=== DATA FOR ANALYSIS ===

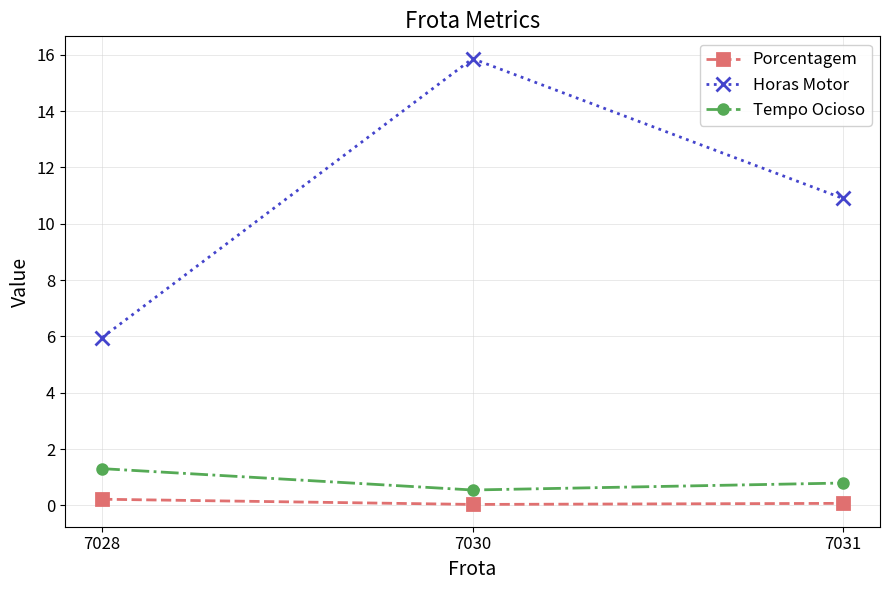

Is this an area chart (filled region under the line)?

No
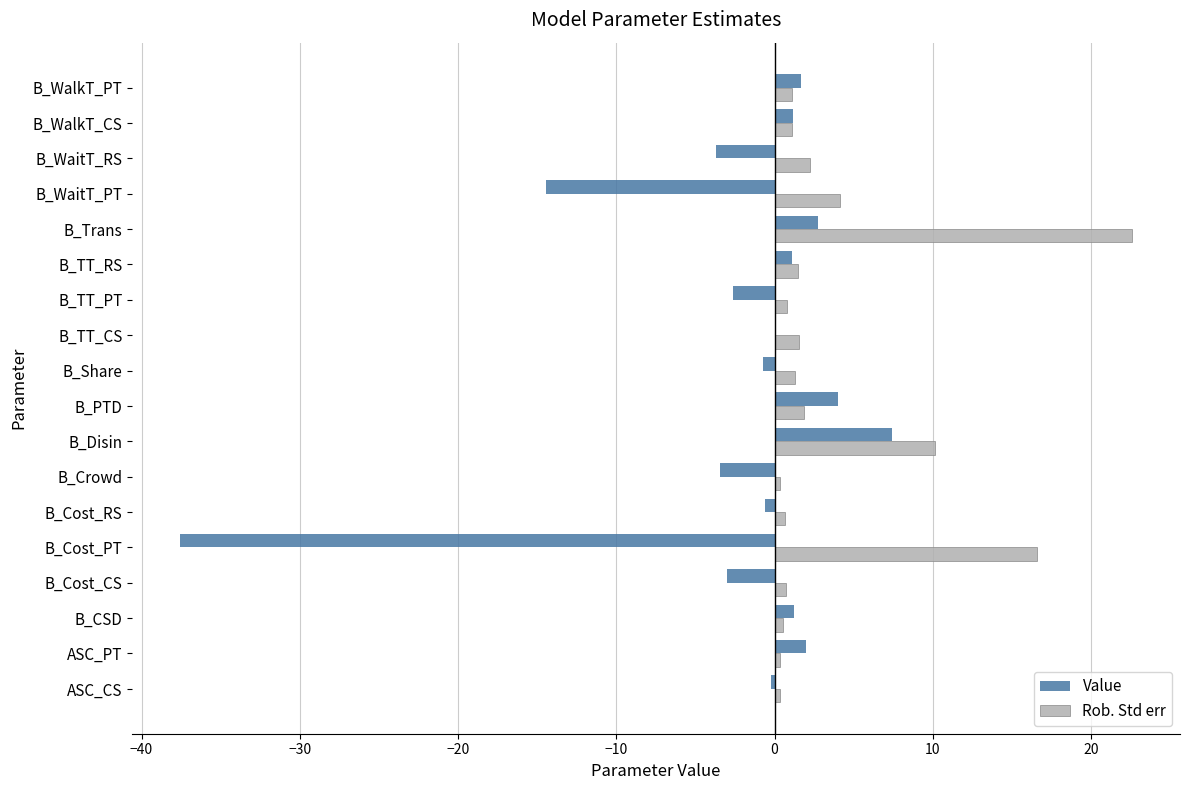

The Value series shows -64.1 at B_Cost_PT. True or false?

False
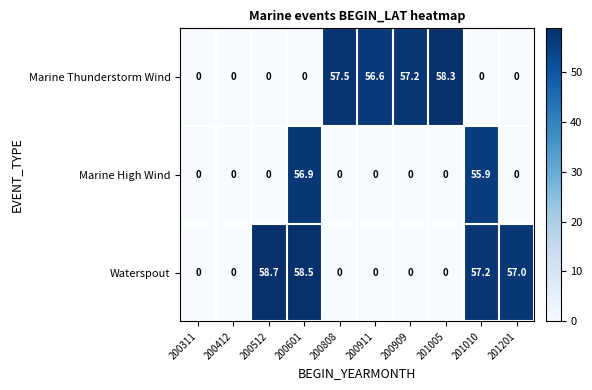

At which category is the sum across all series the highest?

200601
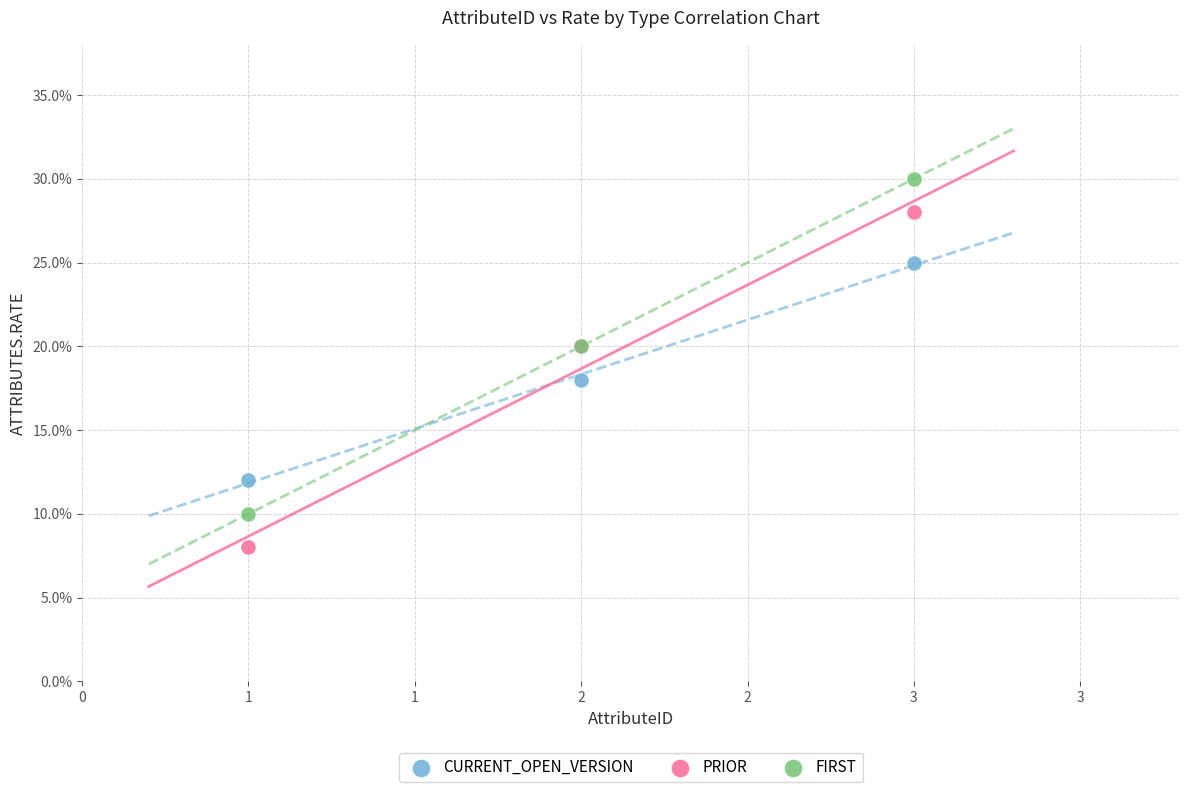

Which series reaches the maximum Y coordinate?

FIRST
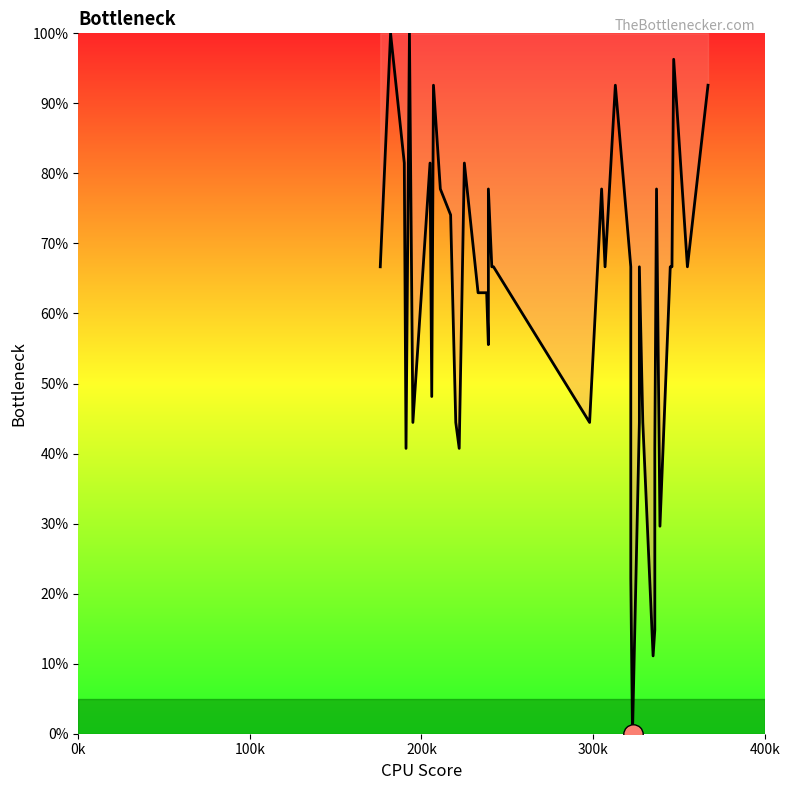

How many values are above zero?

39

===

Extract each line from the items above that contains the word "series".

■ **SOLUTION BELOW**:
The Value series shows -64.1 at B_Cost_PT. True or false?
At which category is the sum across all series the highest?
Which series reaches the maximum Y coordinate?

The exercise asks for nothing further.